# 2 New Quotes



## WilsonR6 (Feb 14, 2012)

When someone quotes me I get a message saying I've been quoted

Problem is when I click to look at the quote it is always just a list of the last thing I posted, so most of the time I click the top one and I haven't been quoted in that thread whatsoever

Is there a way to fix this?


----------



## Milky (Nov 30, 2008)

No mate for some reason it takes time to clear them.


----------



## simonthepieman (Jun 11, 2012)

click on the tab that says "quotes" when you reach that screen


----------



## Kermit2 (Sep 24, 2010)

Look at the end of the toolbar on the right hand side and click on quote.

Problem solved.


----------



## Milky (Nov 30, 2008)

Sorry my mistake l thought you were talking about them clearing.

As said click on the quotes tab.


----------



## TG123 (Apr 10, 2012)

lol click on the quotes button you kn0b :thumb:


----------



## zack amin (Mar 13, 2012)

TG123 said:


> lol click on the quotes button you kn0b :thumb:


put perfectly


----------



## vetran (Oct 17, 2009)

thats clarified it up for me also. just one more what does subbed mean ?


----------



## DoIEvenLift (Feb 10, 2011)

i asked same question few months ago too :lol:


----------



## Rob68 (Sep 16, 2008)

vetran said:


> thats clarified it up for me also. just one more what does subbed mean ?
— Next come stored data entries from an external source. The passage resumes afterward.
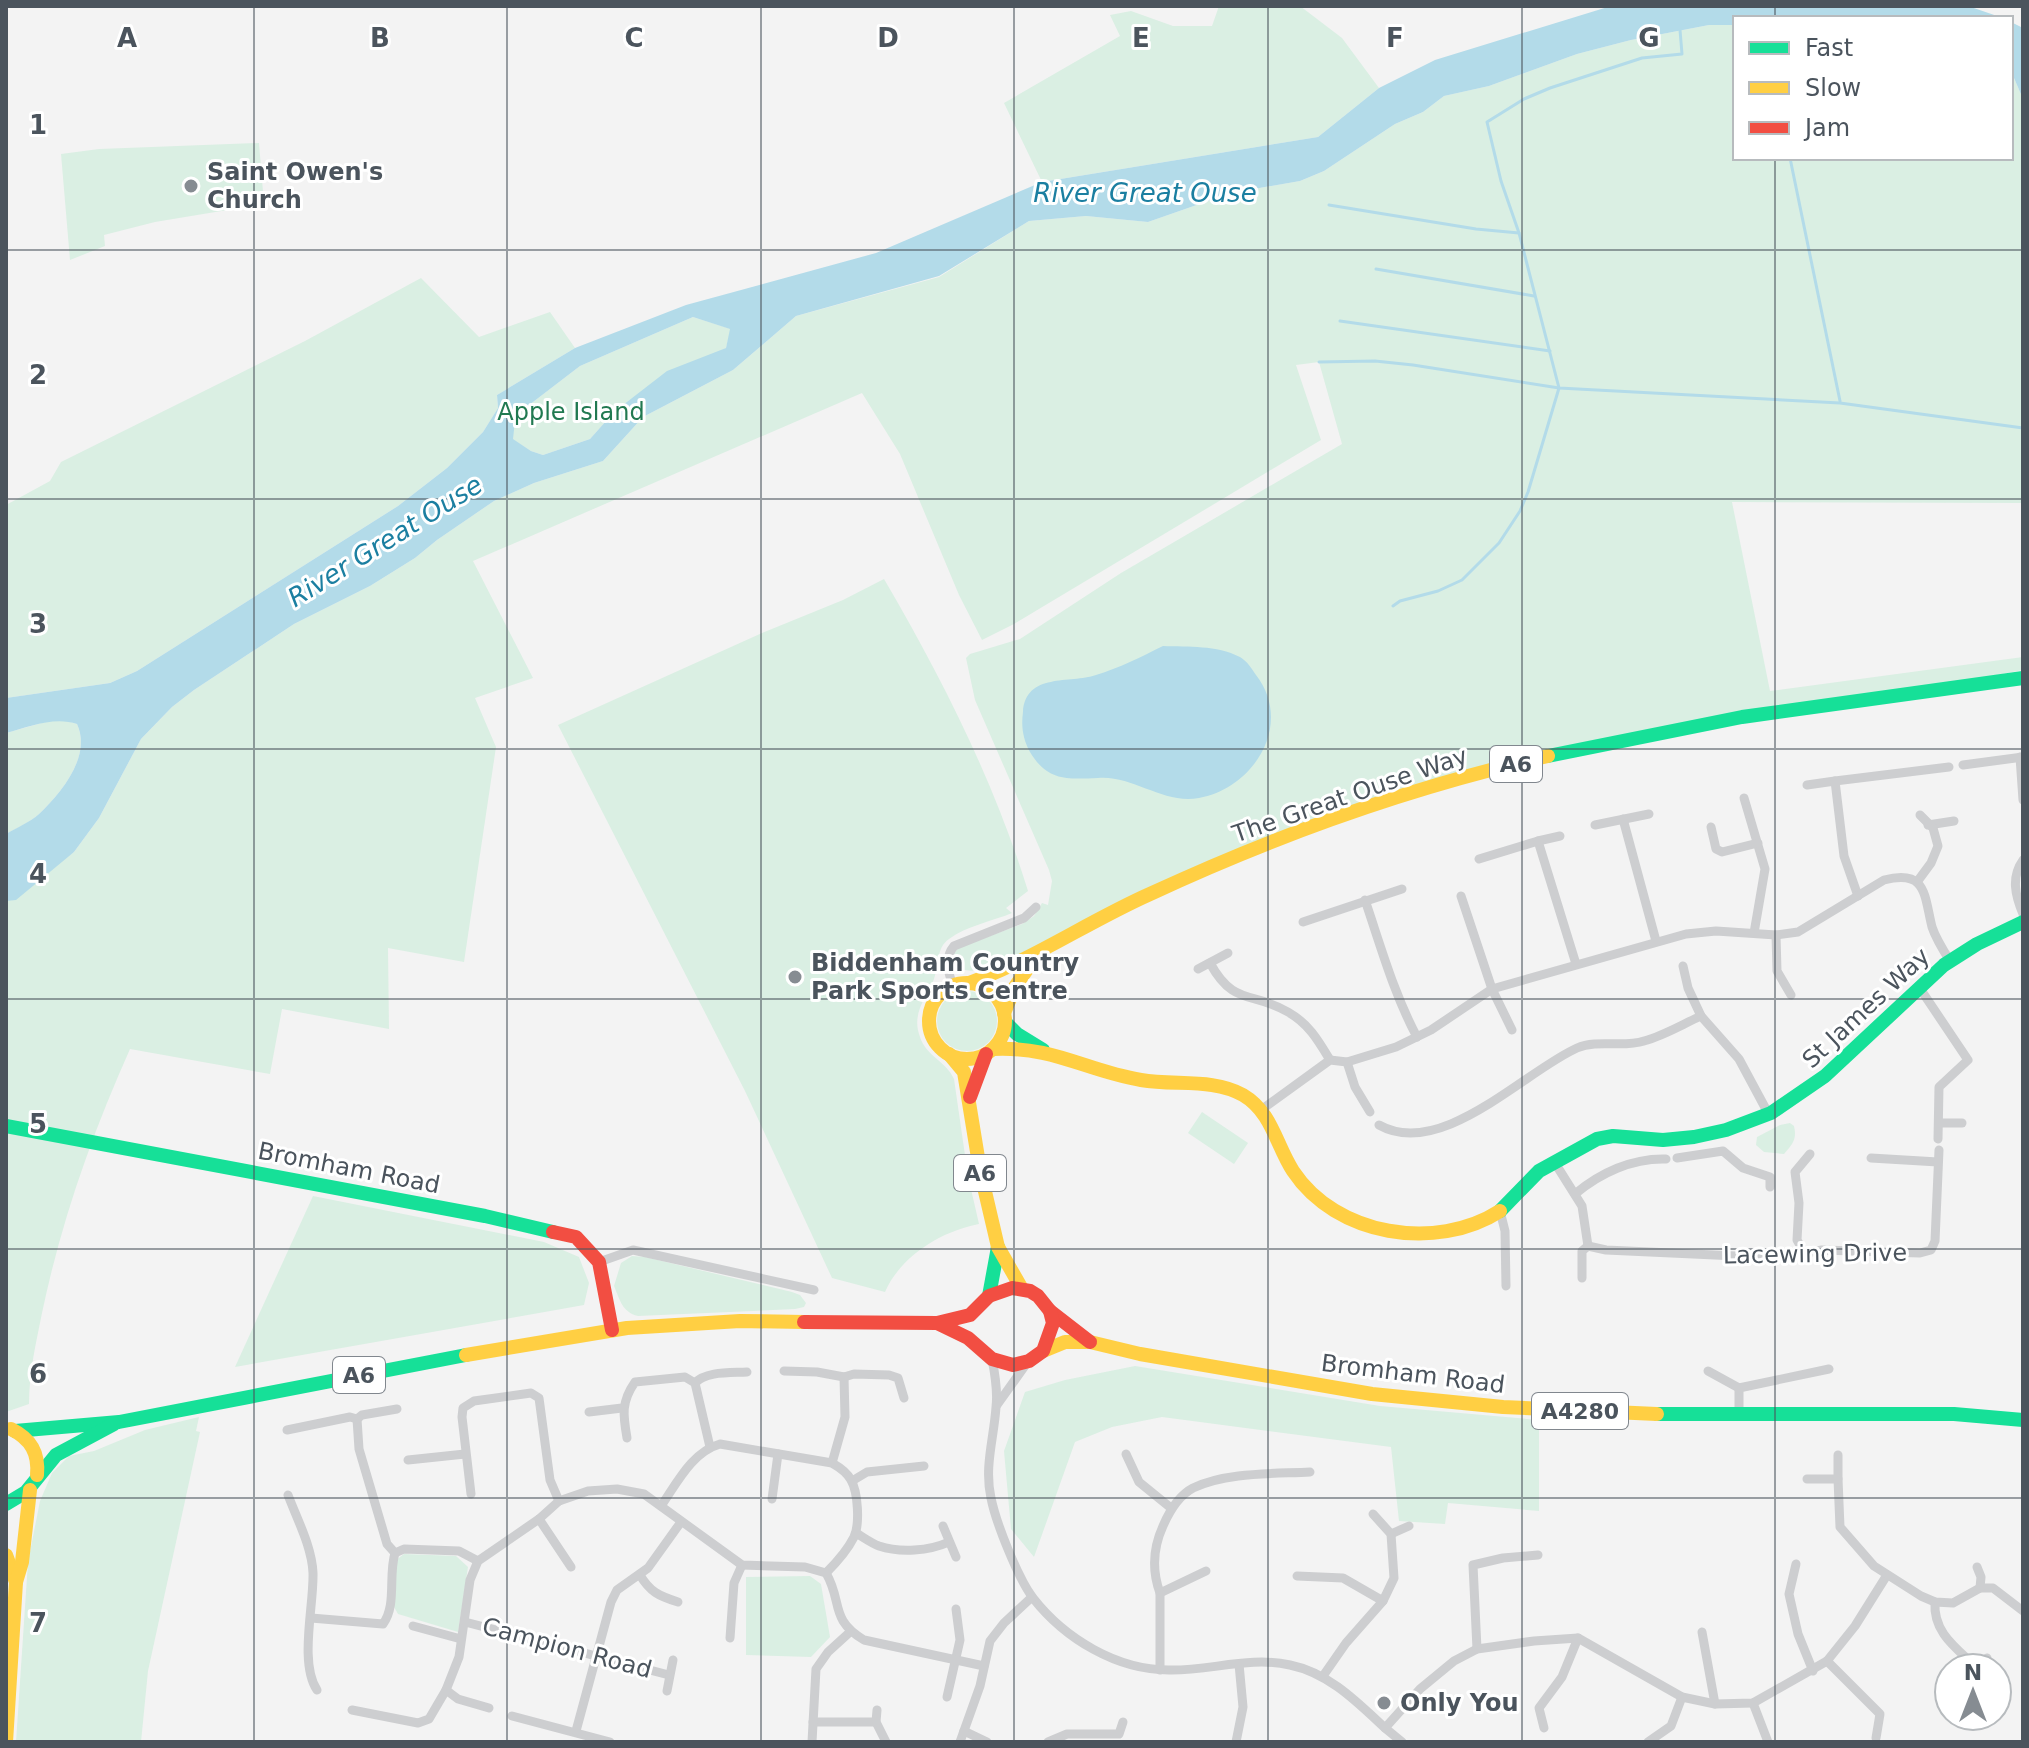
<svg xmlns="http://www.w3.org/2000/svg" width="2029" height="1748" viewBox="0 0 2029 1748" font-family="'DejaVu Sans',sans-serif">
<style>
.green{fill:#daefe3}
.water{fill:#b3dbe9;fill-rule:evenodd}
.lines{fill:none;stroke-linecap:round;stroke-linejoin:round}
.stream{stroke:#b3dbe9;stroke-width:3}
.street{stroke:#cdced0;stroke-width:9}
.fast{stroke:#16e098;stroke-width:14}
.slow{stroke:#ffcf43;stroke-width:14}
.jam{stroke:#f24e42;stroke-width:14}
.grid{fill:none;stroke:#4b545d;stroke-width:2;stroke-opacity:0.55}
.poi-dot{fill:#868c92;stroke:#fff;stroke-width:3}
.labels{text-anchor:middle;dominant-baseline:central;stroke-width:6;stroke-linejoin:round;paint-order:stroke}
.shield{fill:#fff;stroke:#81878e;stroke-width:2}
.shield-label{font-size:22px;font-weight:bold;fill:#4b545d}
.poi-label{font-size:24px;font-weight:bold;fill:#4b545d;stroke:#fff;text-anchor:start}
.park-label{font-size:24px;fill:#217951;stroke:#fff}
.street-label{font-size:24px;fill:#4b545d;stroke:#fff}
.water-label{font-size:26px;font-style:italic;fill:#1b7fa1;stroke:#fff}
.grid-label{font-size:26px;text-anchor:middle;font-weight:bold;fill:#4b545d;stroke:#fff;stroke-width:6;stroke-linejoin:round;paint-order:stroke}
</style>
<rect width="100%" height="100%" fill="#f3f3f3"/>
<g class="green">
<path d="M1219,6H1300L1342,38L1379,88L1318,137L1042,182L1004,103L1120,36L1110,15L1131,11L1173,26H1212Z"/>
<path d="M1709,25H1735V158H2011V71L2023,99V503L1732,502L1770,691L2023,657V670L1418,784L1010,960L1007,956C992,965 976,976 959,968L956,959L951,958L958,948L1022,924L1034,916L1042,903L1048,905L1052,881L1049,870L975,700L966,658L970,654L1020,639L1121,573L1342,444L1319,362L1296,365L1321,440L1014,624L982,640L959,595L900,454L862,393L473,561L533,678L475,698L496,747L464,962L388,948L389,1029L282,1009L270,1074L130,1049C92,1134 61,1222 42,1313C36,1343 29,1372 29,1404L6,1412V901L74,852L99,818L141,739L172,707L194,690L294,624L370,586L415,558L437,540L494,501L534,483L603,461L643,417L733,370L796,316L939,277L1029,221L1086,216L1148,222L1231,193L1300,181L1324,171L1395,124L1423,112L1444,96L1489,86L1577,54L1631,40Z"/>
<path d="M259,143L264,204L155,222L104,235L105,246L70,260L61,154L99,149Z"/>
<path d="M421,278L479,337L550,312L575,348L497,395L498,408L483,432L447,468L398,506L137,671L110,683L6,698V505L50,481L61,462L305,341Z"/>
<path d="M693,317L731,329L726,348L614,412L590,439L543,455L531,451L512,439L515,421L520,412L580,366Z"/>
<path d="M884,579C942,678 994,781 1028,891L1006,908L1012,913C993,921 966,926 949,939C936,948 939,965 934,979C926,999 911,1013 920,1037C926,1056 947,1062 954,1079L968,1176L979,1224C941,1231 900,1257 885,1292L832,1278L745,1091L558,725L762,633L843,600Z"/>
<path d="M49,721H67L77,724C92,756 61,793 39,814C30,822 17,828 6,834V733Z"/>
<circle cx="967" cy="1021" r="30"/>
<path d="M1202,1112L1248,1143L1234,1164L1188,1133Z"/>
<path d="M1790,1123L1794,1126C1797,1139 1793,1144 1784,1154L1764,1152L1756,1145L1757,1137L1780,1125Z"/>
<path d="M313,1196L544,1242L579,1257L589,1283L584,1305L235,1367Z"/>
<path d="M632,1256L645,1257L792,1292L800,1295L806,1303L804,1307L795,1309L638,1316C622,1312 620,1300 614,1286L621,1263Z"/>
<path d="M1135,1366L1380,1406L1539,1420V1511L1448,1503L1445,1524L1399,1521L1391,1447L1162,1417L1112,1427L1075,1442L1034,1557L1011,1529L1004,1451L1025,1392L1065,1380Z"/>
<path d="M199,1417L196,1431L200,1432L148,1671L141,1742H16L28,1562L40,1501L52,1473L69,1456L94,1451L145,1430Z"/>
<path d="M404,1554L456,1556L468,1567L458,1632L398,1614L394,1607L395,1561Z"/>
<path d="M810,1576L821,1584L830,1637L811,1657L746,1655V1577Z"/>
</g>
<g class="water">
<path d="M1611,6H1968L2003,18H1735V25H1709L1631,40L1577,54L1489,86L1444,96L1423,112L1395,124L1324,171L1300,181L1231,193L1148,222L1086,216L1029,221L939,276L796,316L733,370L643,417L603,461L534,483L494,501L437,540L415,558L370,586L294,624L194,690L172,707L141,739L99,818L74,852L16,900L6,901V834C16,828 30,822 39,814C61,793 92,756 77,724C54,716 29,727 6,733V698L110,683L137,671L398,506L447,468L483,432L498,408L497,395L575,348L686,305L876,253L1042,182L1318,137L1379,88L1435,60ZM693,317L730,329L726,348L667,371L614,412L590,439L543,455L531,451L513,439L515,421L520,412L580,366Z"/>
<path d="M2011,22L2023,28V99L2011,71Z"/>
<path d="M1163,646C1189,647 1216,645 1240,657C1247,661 1252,669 1256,675C1294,724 1254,788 1199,798C1164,805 1133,775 1098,778C1068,779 1048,782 1030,752C1023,739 1021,727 1023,712C1026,672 1070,684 1096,675C1119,668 1141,657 1163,646Z"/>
</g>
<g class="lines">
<g class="stream">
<path d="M1790,158L1840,401"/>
<path d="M1329,205L1476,229L1519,233"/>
<path d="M1376,269L1534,296"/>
<path d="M1340,321L1550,351"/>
<path d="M1319,362L1375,361L1413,365L1559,388L1840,403L2023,428"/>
<path d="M1393,606L1400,601L1438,591L1462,580L1499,543L1520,511L1528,492L1559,388L1519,233L1501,181L1487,122L1524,99L1550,88L1642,58L1682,54L1680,30"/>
</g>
<g class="street">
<path d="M2020,757L2023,800"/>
<path d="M1963,765L2023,757"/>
<path d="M1807,785L1835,781"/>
<path d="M1744,798L1765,869L1754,933"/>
<path d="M1623,819L1656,941"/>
<path d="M1595,825L1649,814"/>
<path d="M1928,825L1954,821"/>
<path d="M1711,827L1716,849L1722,852L1758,843"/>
<path d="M1538,841L1560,836"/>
<path d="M1479,859L1538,841L1576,964"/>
<path d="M2023,860C2011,877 2015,895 2023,914"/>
<path d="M1917,882L1931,863L1938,846L1933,828L1920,815"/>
<path d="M1461,896L1492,989L1512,1030"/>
<path d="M1858,896L1844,856L1835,781L1949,767"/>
<path d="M1365,900C1381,947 1394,994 1417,1037"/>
<path d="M1303,922L1402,889"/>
<path d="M1776,935L1777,971L1791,995"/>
<path d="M1210,963C1234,1007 1253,991 1288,1012C1309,1024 1318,1040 1330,1060"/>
<path d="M1683,966L1688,988L1701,1016"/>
<path d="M1198,969L1228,953"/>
<path d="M953,986C948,972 944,958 954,946L1024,918L1036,907"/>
<path d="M1919,987L1968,1060L1939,1087L1938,1139"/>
<path d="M1347,1062L1355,1087L1370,1112"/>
<path d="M1261,1110L1330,1060L1347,1062L1396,1047L1431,1030L1492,989L1686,934L1716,931L1776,935L1798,932L1884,880C1927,869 1924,895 1932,927C1936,939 1943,950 1950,961"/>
<path d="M1939,1123H1962"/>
<path d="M1379,1125C1441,1160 1525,1071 1577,1048C1598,1039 1623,1048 1644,1041C1663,1036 1683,1024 1701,1016L1739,1059L1768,1113"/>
<path d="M1677,1158L1723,1151L1743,1168L1770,1177V1187"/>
<path d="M1871,1158L1938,1162"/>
<path d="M1555,1163L1582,1206L1588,1246"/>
<path d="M1575,1194C1600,1173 1632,1158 1666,1159"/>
<path d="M1500,1211L1505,1231L1506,1286"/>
<path d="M1588,1246L1606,1250L1782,1258L1822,1250L1920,1253L1931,1250L1935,1241L1939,1150"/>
<path d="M1804,1252L1797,1240L1799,1203L1795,1172L1810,1154"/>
<path d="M599,1262L633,1250L814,1290"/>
<path d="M1582,1278V1251L1588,1246"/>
<path d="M992,1359C995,1374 998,1391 996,1407C994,1438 984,1467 991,1498C996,1523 1018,1578 1033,1598C1065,1639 1117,1670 1169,1670C1209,1671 1250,1656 1290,1665C1329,1673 1357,1702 1385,1728L1420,1689L1454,1661L1477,1649L1534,1641L1578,1638L1682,1697L1715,1704L1753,1703L1827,1661L1855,1626L1887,1575"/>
<path d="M784,1371L817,1372L844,1377L854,1374L889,1375L898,1378L904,1398"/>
<path d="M1708,1371L1739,1388"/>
<path d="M695,1383C706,1371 731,1373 747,1372"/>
<path d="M997,1405L1027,1363"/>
<path d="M589,1412L622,1408"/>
<path d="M1739,1415V1388L1829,1369"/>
<path d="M357,1419L359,1449L387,1544L395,1553L404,1549L459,1551L478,1561"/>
<path d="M287,1430L350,1417L357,1419L362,1415L397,1409"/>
<path d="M627,1438C623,1415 621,1402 635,1382L685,1377L695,1383L710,1447"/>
<path d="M1126,1454L1139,1482L1171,1508"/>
<path d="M408,1460L465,1454"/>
<path d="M832,1463L845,1417L844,1377"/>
<path d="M1807,1479H1838L1840,1527L1874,1566L1921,1596L1935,1602L1953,1603L1980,1588H1993L2023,1611"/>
<path d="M1838,1479V1455"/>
<path d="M852,1481L867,1472L924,1466"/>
<path d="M471,1494L462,1417L463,1408L474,1401L531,1393L539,1398L550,1480L559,1501"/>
<path d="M288,1495C297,1519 312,1547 313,1573C314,1605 299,1663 317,1690"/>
<path d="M772,1499L778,1454"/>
<path d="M661,1506C677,1483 692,1452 720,1444L832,1463C839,1467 847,1472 851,1480C858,1492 860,1524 854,1537C847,1551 837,1562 826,1573"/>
<path d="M539,1519L571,1567"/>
<path d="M943,1526L956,1557"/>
<path d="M856,1533C863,1537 871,1543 879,1546C900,1553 929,1551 949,1542"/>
<path d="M1391,1534L1409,1526"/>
<path d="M1796,1564L1789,1594L1798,1634L1813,1671"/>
<path d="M1977,1567L1981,1577L1980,1588"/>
<path d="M640,1575C650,1592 659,1596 678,1602"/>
<path d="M1297,1576L1343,1578L1383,1601"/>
<path d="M1160,1593L1206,1571"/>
<path d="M1935,1602C1933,1632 1955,1647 1975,1666L1974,1668"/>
<path d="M311,1618L383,1624C397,1605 388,1576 395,1553"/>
<path d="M465,1622L669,1675"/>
<path d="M413,1626L461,1639"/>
<path d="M1702,1632L1715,1704"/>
<path d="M730,1638L734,1583L742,1565"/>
<path d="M1477,1649L1473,1565L1503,1558L1538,1555"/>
<path d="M1827,1661L1880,1714L1876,1738"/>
<path d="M1975,1666L1987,1658"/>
<path d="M1160,1670V1593C1152,1571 1153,1548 1163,1526C1169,1512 1178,1496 1193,1488C1226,1472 1273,1474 1310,1472"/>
<path d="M1323,1676L1346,1643L1383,1601L1394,1578L1391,1534L1373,1514"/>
<path d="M446,1690L458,1699L489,1708"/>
<path d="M667,1691L673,1660"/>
<path d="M947,1697L960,1640L956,1609"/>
<path d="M1753,1703L1768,1742"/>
<path d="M352,1710L418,1723L429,1719L446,1690L459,1657L470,1580L478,1561L539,1519L559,1501L588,1491L617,1489L644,1494L742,1565L805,1567L826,1573C843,1602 829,1619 864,1640L984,1666"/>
<path d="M877,1710L876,1722L886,1742"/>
<path d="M512,1716L610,1742"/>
<path d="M813,1722H876"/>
<path d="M1385,1728L1402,1742"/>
<path d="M1544,1728L1539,1708L1562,1677L1578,1638"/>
<path d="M576,1731L611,1602L617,1590L648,1568L681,1522"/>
<path d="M964,1731L987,1742"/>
<path d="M812,1742L816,1669L828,1652L850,1632"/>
<path d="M960,1742L980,1686L990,1641L1004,1623L1032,1597"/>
<path d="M1048,1742L1067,1734H1119L1123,1722"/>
<path d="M1236,1742L1243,1707L1239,1664"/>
<path d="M1648,1742L1671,1726L1682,1697"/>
</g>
<g class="fast">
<path d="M1548,756L1742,717L2023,678"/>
<path d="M1005,1022L1017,1034L1043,1050"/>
<path d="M6,1126L485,1216L553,1232"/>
<path d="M1500,1211L1539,1171L1597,1139L1613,1136L1663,1140L1694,1137L1726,1130L1771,1113L1825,1076L1944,965L1977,944L2023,922"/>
<path d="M989,1296L998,1247"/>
<path d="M1657,1414H1954L2023,1420"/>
<path d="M15,1431L119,1422L466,1355"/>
<path d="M6,1504L26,1492L56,1455L114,1424"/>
</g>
<g class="slow">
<path d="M969,983C1031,961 1089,921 1150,894C1277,835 1411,787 1548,756"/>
<circle cx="967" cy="1021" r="38"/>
<path d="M1004,1013L1015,987L1036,956"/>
<path d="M993,1049C1054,1046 1086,1071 1141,1080C1175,1086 1213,1078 1243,1095C1272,1112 1276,1145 1293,1171C1336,1236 1436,1252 1500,1211"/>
<path d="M949,1054L964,1072L980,1170L998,1247L1022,1289"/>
<path d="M1043,1351L1065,1342H1090L1140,1354L1372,1394L1503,1407L1657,1414"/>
<path d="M466,1355L627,1328L740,1321L804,1322"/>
<path d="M11,1429C31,1439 39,1453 37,1475"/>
<path d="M6,1555L16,1582"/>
<path d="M6,1742L16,1582L22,1562L30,1490"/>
</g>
<g class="jam">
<path d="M970,1097L986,1054"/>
<path d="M553,1232L576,1237L599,1262L612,1330"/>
<path d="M1050,1311L1090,1342"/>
<path d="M804,1322L937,1323L970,1315L989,1296L1012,1288L1030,1291L1038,1296L1050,1311L1053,1323L1043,1351L1029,1361L1013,1365L992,1359L968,1338L937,1323"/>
</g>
</g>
<path class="grid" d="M254,6V1742M507,6V1742M761,6V1742M1014,6V1742M1268,6V1742M1522,6V1742M1775,6V18M1775,158V1742M6,250H2023M6,499H2023M6,749H2023M6,999H2023M6,1249H2023M6,1498H2023"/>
<g class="poi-dot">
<circle cx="191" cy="186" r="8"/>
<circle cx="795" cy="977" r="8"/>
<circle cx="1384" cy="1703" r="8"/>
</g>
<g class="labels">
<g class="shield">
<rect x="1490" y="746" width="52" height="36" rx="6"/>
<rect x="954" y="1155" width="52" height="36" rx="6"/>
<rect x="333" y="1357" width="52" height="36" rx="6"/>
<rect x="1532" y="1393" width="96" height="36" rx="6"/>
</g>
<g class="shield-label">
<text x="1516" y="764">A6</text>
<text x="980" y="1173">A6</text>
<text x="359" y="1375">A6</text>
<text x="1580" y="1411">A4280</text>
</g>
<g class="poi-label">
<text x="207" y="172">Saint Owen's<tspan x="207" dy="28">Church</tspan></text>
<text x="811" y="963">Biddenham Country<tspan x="811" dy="28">Park Sports Centre</tspan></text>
<text x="1400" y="1703">Only You</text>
</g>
<g class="park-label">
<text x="571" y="412">Apple Island</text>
</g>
<g class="street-label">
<text transform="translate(1350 795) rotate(-19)">The Great Ouse Way</text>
<text transform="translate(1866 1008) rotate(-43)">St James Way</text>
<text transform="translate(349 1168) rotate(11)">Bromham Road</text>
<text transform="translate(1815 1254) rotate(-1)">Lacewing Drive</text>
<text transform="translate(1413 1374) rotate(7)">Bromham Road</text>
<text transform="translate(567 1648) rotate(15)">Campion Road</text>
</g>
<g class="water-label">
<text x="1145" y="193">River Great Ouse</text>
<text transform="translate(385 541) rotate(-32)">River Great Ouse</text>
</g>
</g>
<g class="grid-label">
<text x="127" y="47">A</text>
<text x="380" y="47">B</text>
<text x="634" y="47">C</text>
<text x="888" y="47">D</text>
<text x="1141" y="47">E</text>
<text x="1395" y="47">F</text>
<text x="1649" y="47">G</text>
<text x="38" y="134">1</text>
<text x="38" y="384">2</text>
<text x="38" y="633">3</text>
<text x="38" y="883">4</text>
<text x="38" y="1133">5</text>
<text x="38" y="1383">6</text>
<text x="38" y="1632">7</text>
</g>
<rect width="2029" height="1748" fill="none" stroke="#4b545d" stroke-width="16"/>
<rect x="1733" y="16" width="280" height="144" fill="#ffffff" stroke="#b7bbbe" stroke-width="2"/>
<rect x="1749" y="42" width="40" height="12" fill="#16e098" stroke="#b7bbbe" stroke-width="2"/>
<text x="1805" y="56" font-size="24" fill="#4b545d">Fast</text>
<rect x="1749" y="82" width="40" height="12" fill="#ffcf43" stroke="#b7bbbe" stroke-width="2"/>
<text x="1805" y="96" font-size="24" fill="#4b545d">Slow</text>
<rect x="1749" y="122" width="40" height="12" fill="#f24e42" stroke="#b7bbbe" stroke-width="2"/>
<text x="1805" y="136" font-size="24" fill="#4b545d">Jam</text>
<g transform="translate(1973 1692)"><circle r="38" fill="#ffffff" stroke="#b7bbbe" stroke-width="2"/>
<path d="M0-6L14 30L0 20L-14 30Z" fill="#868c92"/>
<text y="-12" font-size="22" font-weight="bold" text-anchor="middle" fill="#4b545d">N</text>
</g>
</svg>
Subscribed it means ... @vetran

If you go to top of this page click on thread tools in there is the subscribed button

Means you can subscribe to keep up with threads on the forum etc


----------



## 1010AD (May 30, 2009)

TG123 said:


> lol click on the quotes button you kn0b :thumb:





zack amin said:


> put perfectly


Bit harsh but hey I was thinking that myself


----------



## vetran (Oct 17, 2009)

Rob68 said:


> Subscribed it means ... @vetran
> 
> If you go to top of this page click on thread tools in there is the subscribed button
> 
> Means you can subscribe to keep up with threads on the forum etc


gotcha thanks


----------



## jayDP (Jan 31, 2012)

this new notification thing is the dog bollocks

so many times i quote someone and dont get a reply, now i get a reply every time


----------



## WilsonR6 (Feb 14, 2012)

As stupid as I feel I'm glad I made this topic


----------



## WilsonR6 (Feb 14, 2012)

DoIEvenLift said:


> i asked same question few months ago too :lol:





Rob68 said:


> Subscribed it means ... @vetran
> 
> If you go to top of this page click on thread tools in there is the subscribed button
> 
> Means you can subscribe to keep up with threads on the forum etc





1010AD said:


> Bit harsh but hey I was thinking that myself





jaypricel19 said:


> this new notification thing is the dog bollocks
> 
> so many times i quote someone and dont get a reply, now i get a reply every time


Someone quote me so I can confirm this shenanigans


----------



## jayDP (Jan 31, 2012)

WilsonR6 said:


> Someone quote me so I can confirm this shenanigans


yo, when you click the notification button, it takes you to the wrong page, you need to click the end tab


----------



## Barman (Feb 29, 2012)

same thing happends to me alot lately


----------



## DoIEvenLift (Feb 10, 2011)

WilsonR6 said:


> Someone quote me so I can confirm this shenanigans


hi, im a quote.


----------



## 1010AD (May 30, 2009)

WilsonR6 said:


> Someone quote me so I can confirm this shenanigans


Are we happy now :thumbup1: don't forget the quote tab up top right


----------



## WilsonR6 (Feb 14, 2012)

Just noticed the tab it takes you to is 'Recent activity'

I blame all the alcohol over xmas


----------



## TG123 (Apr 10, 2012)

WilsonR6 said:


> I blame all the alcohol over xmas


if this is the worse thing you've done to blame xmas alcohol on during the festive season then there's a lot of lucky/relieved ladies out there


----------